San Buenaventura (+1274)
Franciscano, gran maestro de teología contemporáneo de Santo Tomás de Aquino. Fue el tercer General de la Orden, escribió una vida de San Francisco de Asís y un buen número de obras teológicas y espirituales. Es Doctor de la Iglesia.

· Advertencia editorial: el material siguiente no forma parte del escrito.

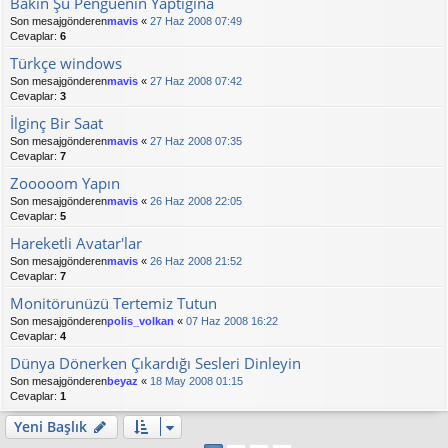
Bakın Şu Penguenin Yaptığına
Son mesajgönderen
mavis
«
27 Haz 2008 07:49
Cevaplar:
6
Türkçe windows
Son mesajgönderen
mavis
«
27 Haz 2008 07:42
Cevaplar:
3
İlginç Bir Saat
Son mesajgönderen
mavis
«
27 Haz 2008 07:35
Cevaplar:
7
Zooooom Yapın
Son mesajgönderen
mavis
«
26 Haz 2008 22:05
Cevaplar:
5
Hareketli Avatar'lar
Son mesajgönderen
mavis
«
26 Haz 2008 21:52
Cevaplar:
7
Monitörunüzü Tertemiz Tutun
Son mesajgönderen
polis_volkan
«
07 Haz 2008 16:22
Cevaplar:
4
Dünya Dönerken Çıkardığı Sesleri Dinleyin
Son mesajgönderen
beyaz
«
18 May 2008 01:15
Cevaplar:
1
Yeni Başlık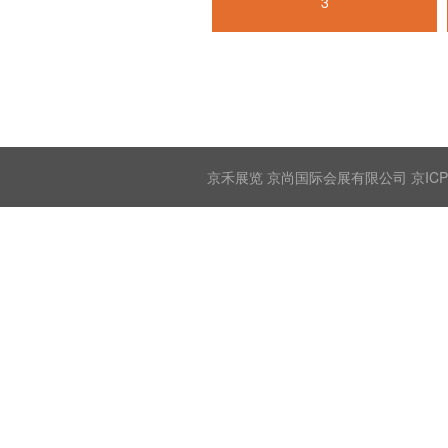
3
京禾展览 京尚国际会展有限公司 京ICP备2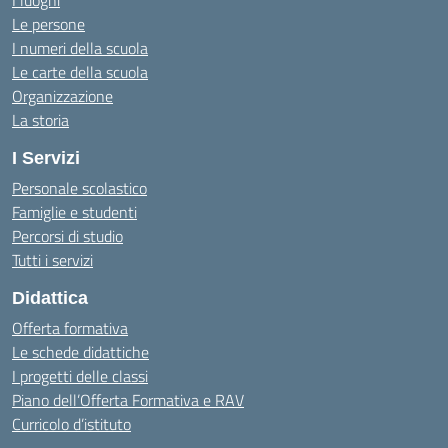
I luoghi
Le persone
I numeri della scuola
Le carte della scuola
Organizzazione
La storia
I Servizi
Personale scolastico
Famiglie e studenti
Percorsi di studio
Tutti i servizi
Didattica
Offerta formativa
Le schede didattiche
I progetti delle classi
Piano dell’Offerta Formativa e RAV
Curricolo d’istituto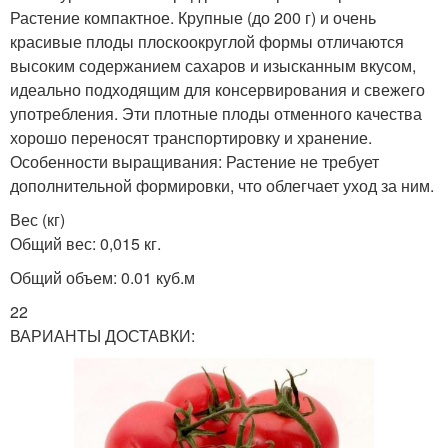
Растение компактное. Крупные (до 200 г) и очень
красивые плоды плоскоокруглой формы отличаются
высоким содержанием сахаров и изысканным вкусом,
идеально подходящим для консервирования и свежего
употребления. Эти плотные плоды отменного качества
хорошо переносят транспортировку и хранение.
Особенности выращивания: Растение не требует
дополнительной формировки, что облегчает уход за ним.
Вес (кг)
Общий вес: 0,015 кг.
Общий объем: 0.01 куб.м
22
ВАРИАНТЫ ДОСТАВКИ: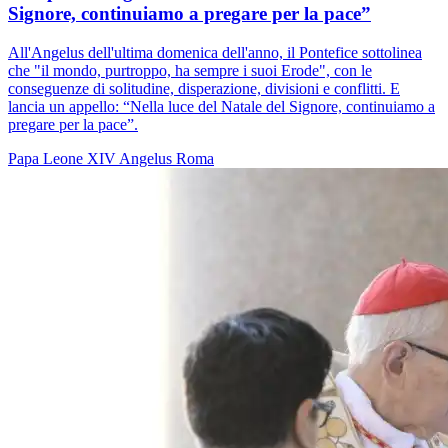
Signore, continuiamo a pregare per la pace”
All'Angelus dell'ultima domenica dell'anno, il Pontefice sottolinea
che "il mondo, purtroppo, ha sempre i suoi Erode", con le
conseguenze di solitudine, disperazione, divisioni e conflitti. E
lancia un appello: “Nella luce del Natale del Signore, continuiamo a
pregare per la pace”.
Papa Leone XIV
Angelus
Roma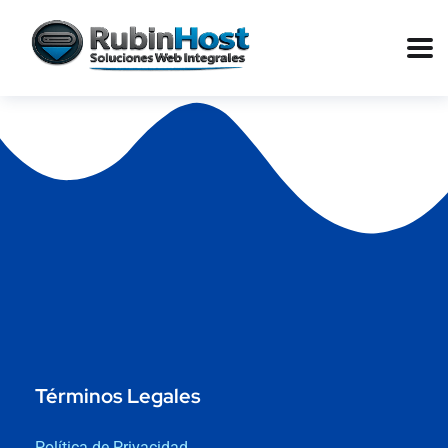
Términos Legales
Política de Privacidad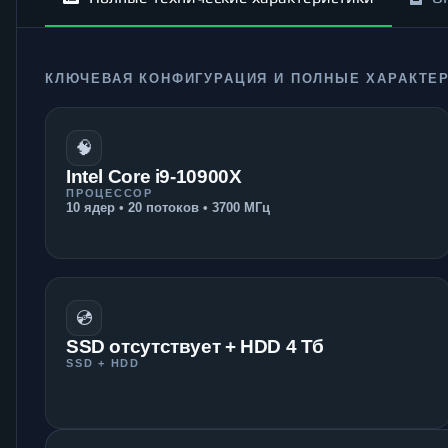
КЛЮЧЕВАЯ КОНФИГУРАЦИЯ И ПОЛНЫЕ ХАРАКТЕ
🧠
Intel Core i9-10900X
ПРОЦЕССОР
10 ядер • 20 потоков • 3700 МГц
💿
SSD отсутствует + HDD 4 Тб
SSD + HDD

«Cristo es el camino y la puerta. Cristo es la escalera y el vehículo; él, que es “la placa de expiación colocada sobre el arca de Dios” [Ex 26,34] y “el misterio escondido desde el principio de los siglos” [Ef 3,9]. Aquel que mira plenamente de cara esta placa de expiación y la contempla suspendida en la cruz, con la fe, con esperanza y caridad, con devoción, admiración, alegría, reconocimiento, alabanza y júbilo, este tal realiza con él la pascua, esto es, el paso, ya que, sirviéndose del bastón de la cruz, atraviesa el mar Rojo, sale de Egipto y penetra en el desierto, donde saborea el maná escondido, y descansa con Cristo en el sepulcro, muerto en lo exterior, pero sintiendo, en cuanto es posible en el presente estado de viadores, lo que dijo Cristo al ladrón que estaba crucificado a su lado: “hoy estarás conmigo en el paraíso” [Lc 23,43].
… «Muramos, pues, y entremos en la oscuridad, impongamos silencio a nuestras preocupaciones, deseos e imaginaciones. Pasemos con Cristo crucificado de este mundo al Padre, y así, una vez que nos haya mostrado al Padre, podremos decir con Felipe: “eso nos basta” [Jn 14,8]. Oigamos aquellas palabras dirigidas a Pablo: “te basta mi gracia” [2Cor 12,9]; alegrémonos con David, diciendo: “se consumen mi corazón y mi carne por Dios, mi lote perpetuo” [Sal 72,26]. “Bendito sea el Señor por siempre, y todo el pueblo diga: ¡Amén!” [Sal 105,48]».